如何为递归函数实现多线程

Question

考虑一个简单的双人游戏，如下所示：偶数个硬币连续排列。轮流，每个玩家在该行的一端移除硬币。当所有硬币被拿走时，目标是拥有最高的硬币价值。

玩家一找到所有偶数硬币和所有奇数硬币的总和。如果奇数硬币的总和较高，则玩家一拿最左边的硬币;否则他就是最右边的。

玩家二现在可以选择，硬币数量奇数。取第一枚硬币或最后一枚硬币将导致玩家一硬币略有不同。玩家2使用递归搜索的结果来确定是选择第一枚硬币还是最后一枚硬币。

我希望能够以某种方式在p2-helper递归函数上实现多线程，现在确定如何。任何建议或想法将不胜感激，谢谢！

(ns game.core
  (:gen-class))

; function that returns the vector of a string (split up by spaces)
(defn vector-from-string [s]
  (drop 1 (map read-string (clojure.string/split (clojure.string/trim-newline s) #" "))))

; function that returns the slurped string of a read-in file
(defn string-from-file [f]
  (slurp f))

; function that returns the sum of all the odd-indexed items in a vector
(defn sum-of-evens [v]
  (reduce + (take-nth 2 (rest v))))

; function that returns the sum of all the odd-indexed items in a vector
(defn sum-of-odds [v]
  (reduce + (take-nth 2 v)))

; function that returns the vector that is left after player one moves, and then the coin that player one took
(defn p1 [v]
  (if (> (sum-of-odds v) (sum-of-evens v))
    [(drop 1 v) (first v)]
    [(drop-last v) (last v)]))

; nearly identical to 'p1' but this function only returns the affected vector after player 1 has moved
(defn p2-p1 [v]
  (if (even? (count v))
    (if (> (sum-of-odds v) (sum-of-evens v))
      (drop 1 v)
      (drop-last v))
    (drop 0 v)))

; recursive search for player two
(defn p2-helper [v]
  (if (or (= (count v) 1) (= (count v) 0))
    (reduce + v)
    (max (+ (p2-helper (drop 1 (p2-p1 v))) (first (p2-p1 v))) (+ (p2-helper (drop-last (p2-p1 v))) (last (p2-p1 v))))))

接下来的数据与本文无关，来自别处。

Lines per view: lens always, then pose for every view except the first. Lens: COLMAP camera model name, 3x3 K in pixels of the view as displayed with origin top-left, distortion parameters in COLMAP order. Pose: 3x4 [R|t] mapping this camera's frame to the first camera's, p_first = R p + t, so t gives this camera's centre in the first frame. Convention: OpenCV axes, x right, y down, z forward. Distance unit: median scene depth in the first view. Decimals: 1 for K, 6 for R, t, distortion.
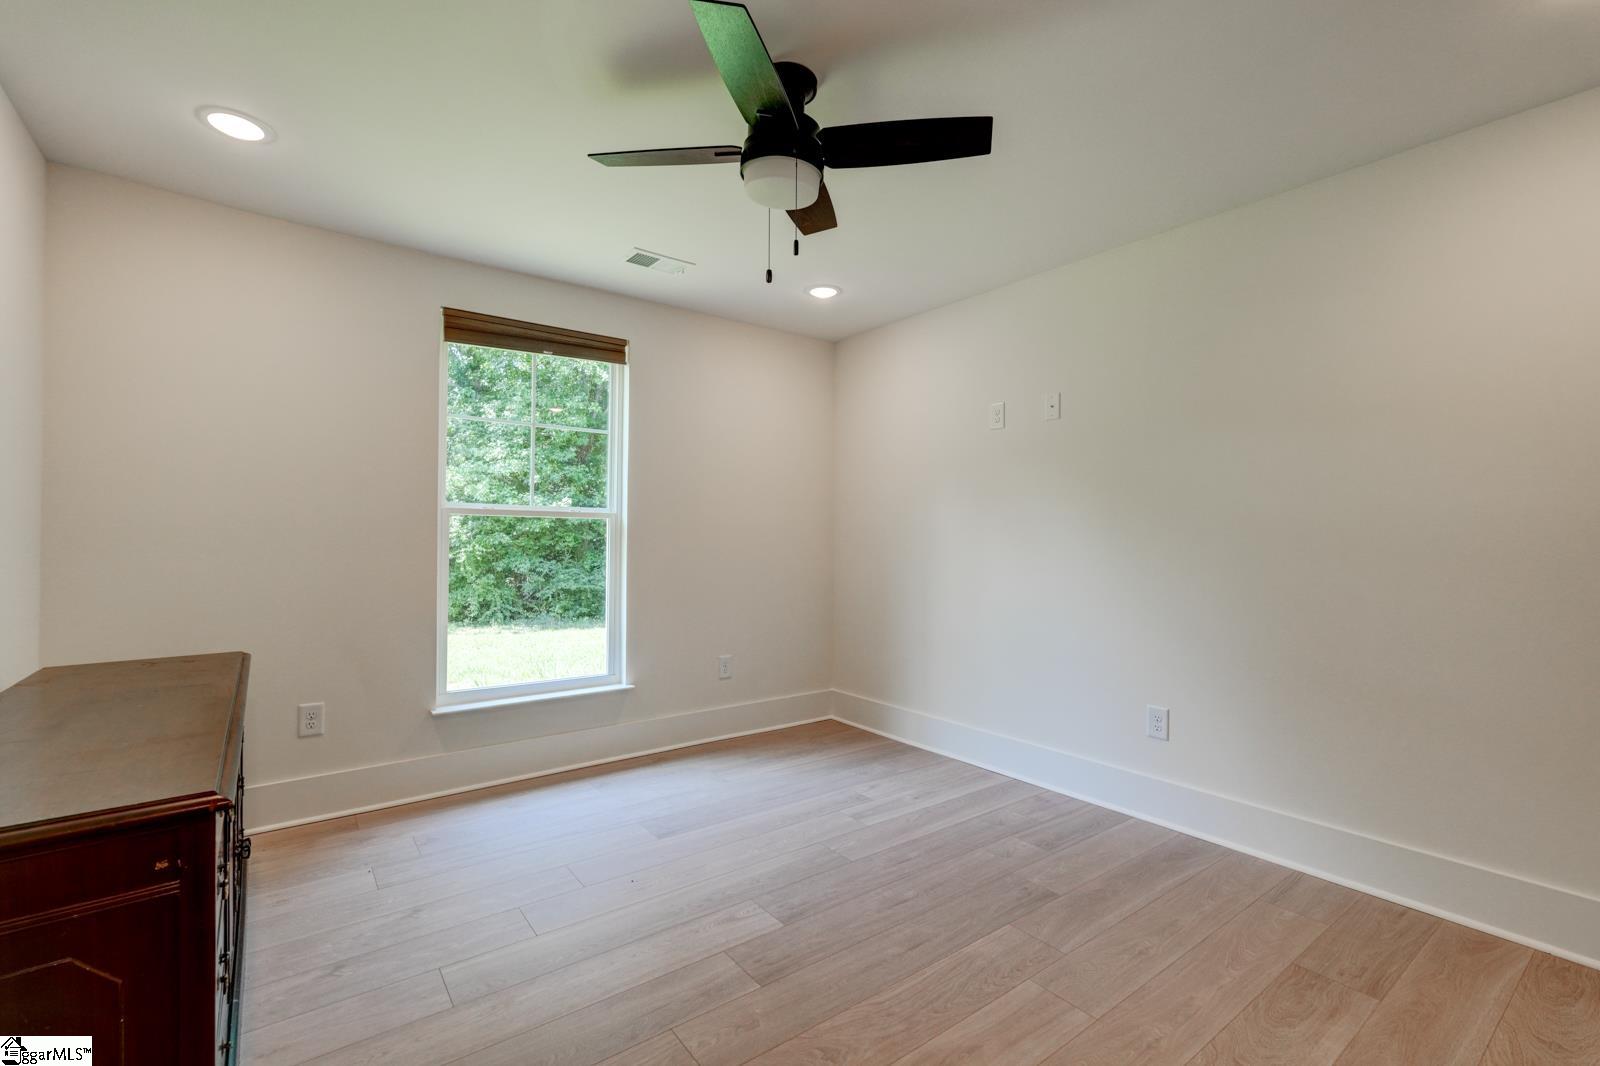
lens RADIAL K [[699.7, 0, 799.6], [0, 699.7, 538.3], [0, 0, 1]] dist [0.004985, -0.000084]
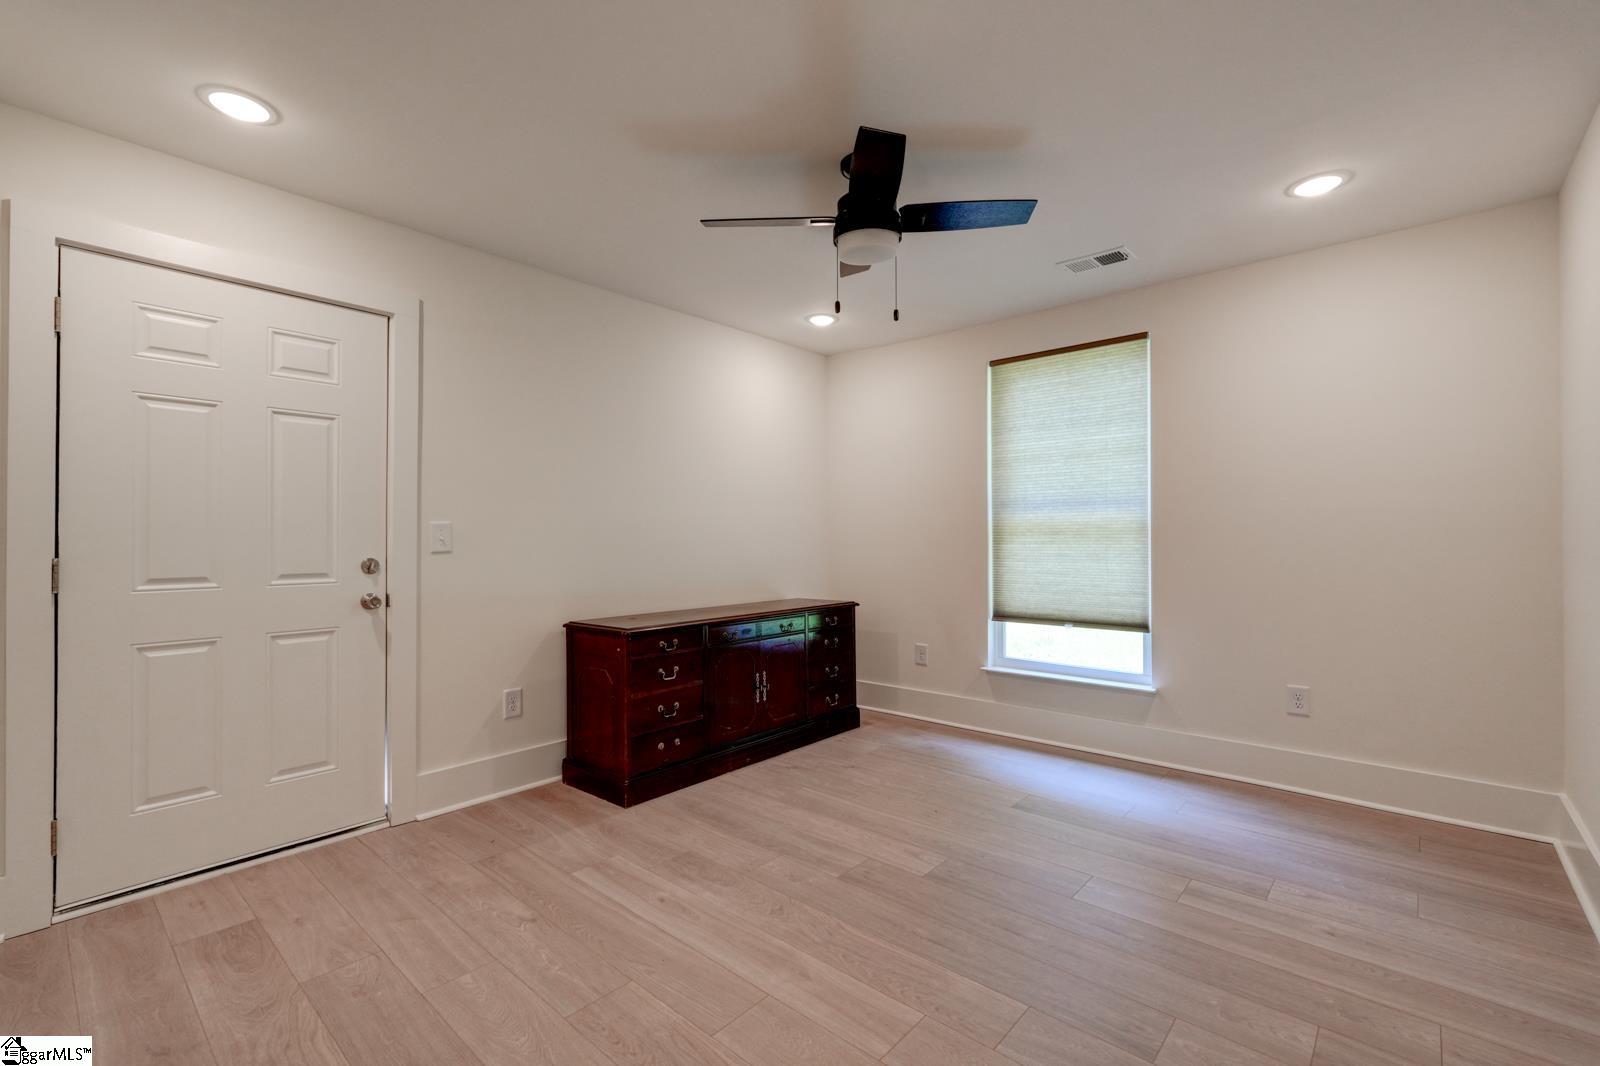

; function that returns the vector that is left after player two moves, and then the coin that player two took
(defn p2 [v]
  (if (> (+ (p2-helper (drop 1 (p2-p1 v))) (first (p2-p1 v))) (+ (p2-helper (drop-last (p2-p1 v))) (last (p2-p1 v))))
    [(drop 1 v) (first v)]
    [(drop-last v) (last v)]))

; function to play the game out until no coins are left
(defn play-game [v]
  (def coins v)
  (def p1score 0)
  (def p2score 0)
  (while (not (empty? coins))
    (do
      (let [[new-vec score] (p1 coins)]
        (def coins new-vec)
        (def p1score (+ p1score score)))
      (let [[new-vec score] (p2 coins)]
        (def coins new-vec)
        (def p2score (+ p2score score)))))
  (println "player 1 score:" p1score)
  (println "player 2 score:" p2score))

; main
(defn -main [& args]
  (let [v (vector-from-string (string-from-file "10.txt")) ]
    (play-game v)))

Answer 1

最初的方法是在每次递归调用周围添加@(future (p2-helpet ...。这可能会运行太多线程并且运行速度较慢。

第二种方法可能是更改帮助程序以将工作放在任务队列上并使一些线程处理它们。这会更好，但仍然可能会更慢。

我通过调用trampoline展开递归来阻止它吹掉堆栈，继续改进它。然后尝试让顶级水平平行，或者只是两个顶级水平。